Where does Oklahoma’s 5-1 ruling leave the opioid litigation and states that are counting on billions in damages? Some companies effectively conceded liability with massive settlements. They saw that as a way to stabilize their market positions, but they may now question that judgment. Purdue Pharma, makers of OxyContin, agreed to pay $4.5 billion and was dissolved. In a separate settlement, the distributors McKesson, Amerisource Bergen and Cardinal Health agreed to pay $20 billion to settle multidistrict litigation involving thousands of plaintiffs. Now pharmacies are in court, though the cases contain nonnuisance allegations, including violations under the federal Controlled Substances Act and state laws, as well as public-nuisance claims.
The latest decision follows a California trial judge’s Nov. 1 rejection of similar liability in November against four drug makers—Johnson & Johnson, Teva Pharmaceutical Industries Ltd. , Endo International PLC and AbbVie Inc. The Oklahoma ruling will likely be cited in other states whose governments are pursuing nuisance-abatement awards.
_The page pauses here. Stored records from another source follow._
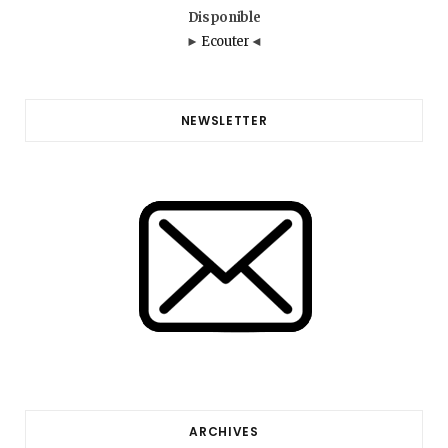
Disponible
►
Ecouter
◄
NEWSLETTER
ARCHIVES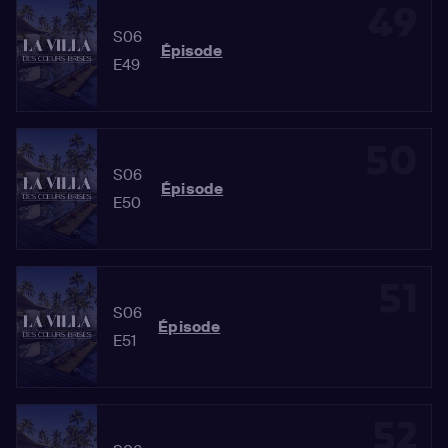
49
S06
Épisode
E49
50
S06
Épisode
E50
51
S06
Épisode
E51
52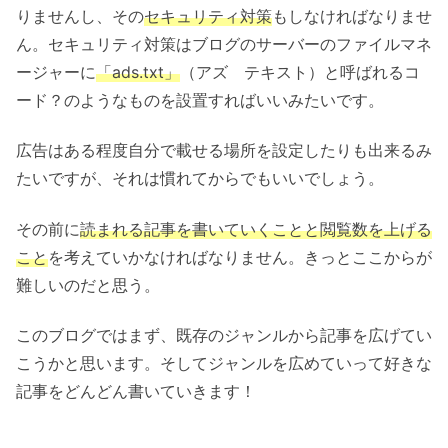
りませんし、その
セキュリティ対策
もしなければなりませ
ん。セキュリティ対策はブログのサーバーのファイルマネ
ージャーに
「ads.txt」
（アズ テキスト）と呼ばれるコ
ード？のようなものを設置すればいいみたいです。
広告はある程度自分で載せる場所を設定したりも出来るみ
たいですが、それは慣れてからでもいいでしょう。
その前に
読まれる記事を書いていくことと閲覧数を上げる
こと
を考えていかなければなりません。きっとここからが
難しいのだと思う。
このブログではまず、既存のジャンルから記事を広げてい
こうかと思います。そしてジャンルを広めていって好きな
記事をどんどん書いていきます！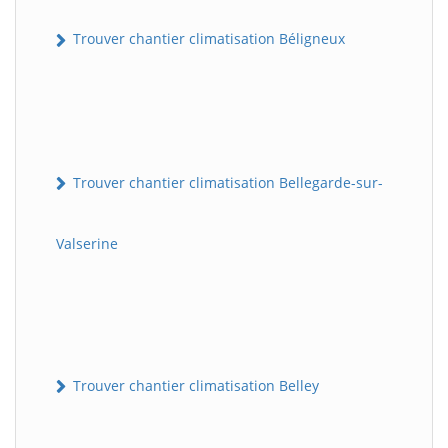
Trouver chantier climatisation Béligneux
Trouver chantier climatisation Bellegarde-sur-
Valserine
Trouver chantier climatisation Belley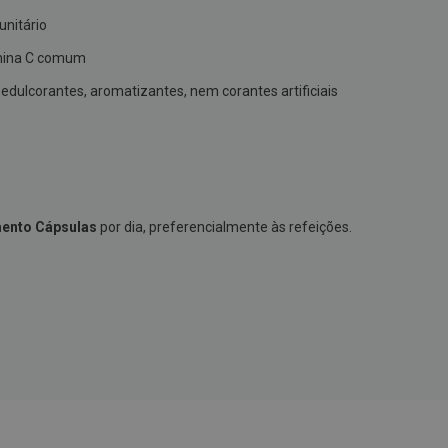
unitário
amina C comum
 edulcorantes, aromatizantes, nem corantes artificiais
mento Cápsulas
por dia, preferencialmente às refeições.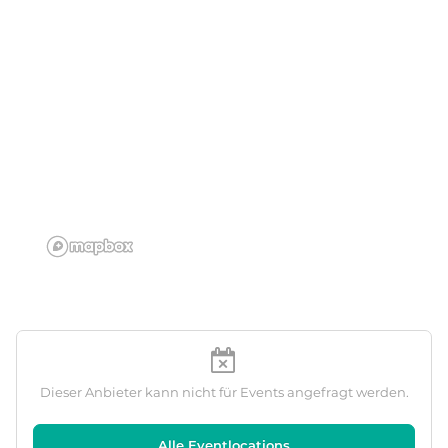
Dieser Anbieter kann nicht für Events angefragt werden.
Alle Eventlocations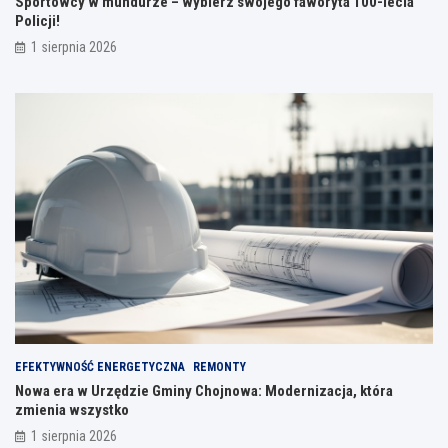
Sportowcy w mundurze – wybierz swojego faworyta 100-lecia
Policji!
1 sierpnia 2026
EFEKTYWNOŚĆ ENERGETYCZNA
REMONTY
Nowa era w Urzędzie Gminy Chojnowa: Modernizacja, która
zmienia wszystko
1 sierpnia 2026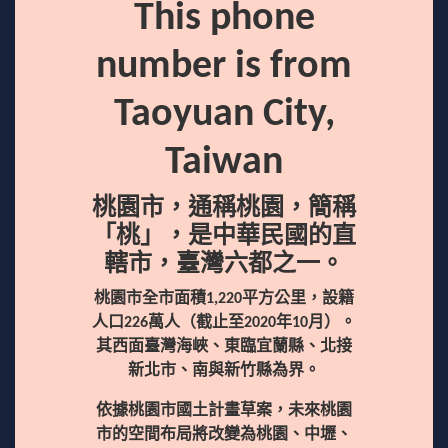
This phone
number is from
Taoyuan City,
Taiwan
桃園市，通稱桃園，簡稱
「桃」，是中華民國的直
轄市，臺灣六都之一。
桃園市全市面積1,220平方公里，設籍
人口226萬人（截止至2020年10月）。
其西面臺灣海峽、東臨宜蘭縣、北接
新北市、南與新竹縣為界。
依據桃園市國土計畫草案，未來桃園
市的空間布局將改變為桃園、中壢、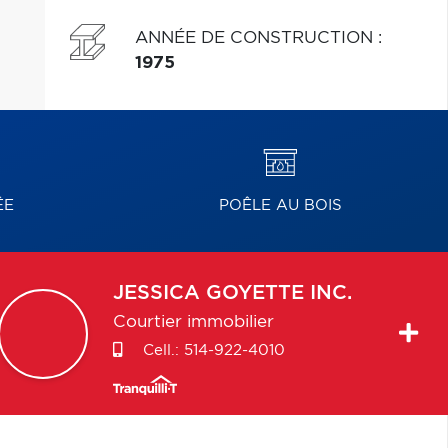
ANNÉE DE CONSTRUCTION
:
1975
ÉE
POÊLE AU BOIS
JESSICA
GOYETTE INC.
Courtier immobilier
Cell.:
514-922-4010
These courts are likely to be concerned, as Oklahoma’s justices were, that “stepping into the shoes of the Legislature by creating and funding government programs designed to address social and health issues goes too far.” The ruling also raises the possibility that companies will balk at more concessions in the federal litigation.
In Oscar Wilde’s “The Importance of Being Earnest” (1895), the character Jack complains: “I am sick to death of cleverness. . . . The thing has become an absolute public nuisance.” The use of public-nuisance law against lawful products is too clever by half, and the Oklahoma Supreme Court shares Jack’s lament.
Mr. Turley is a law professor at George Washington University.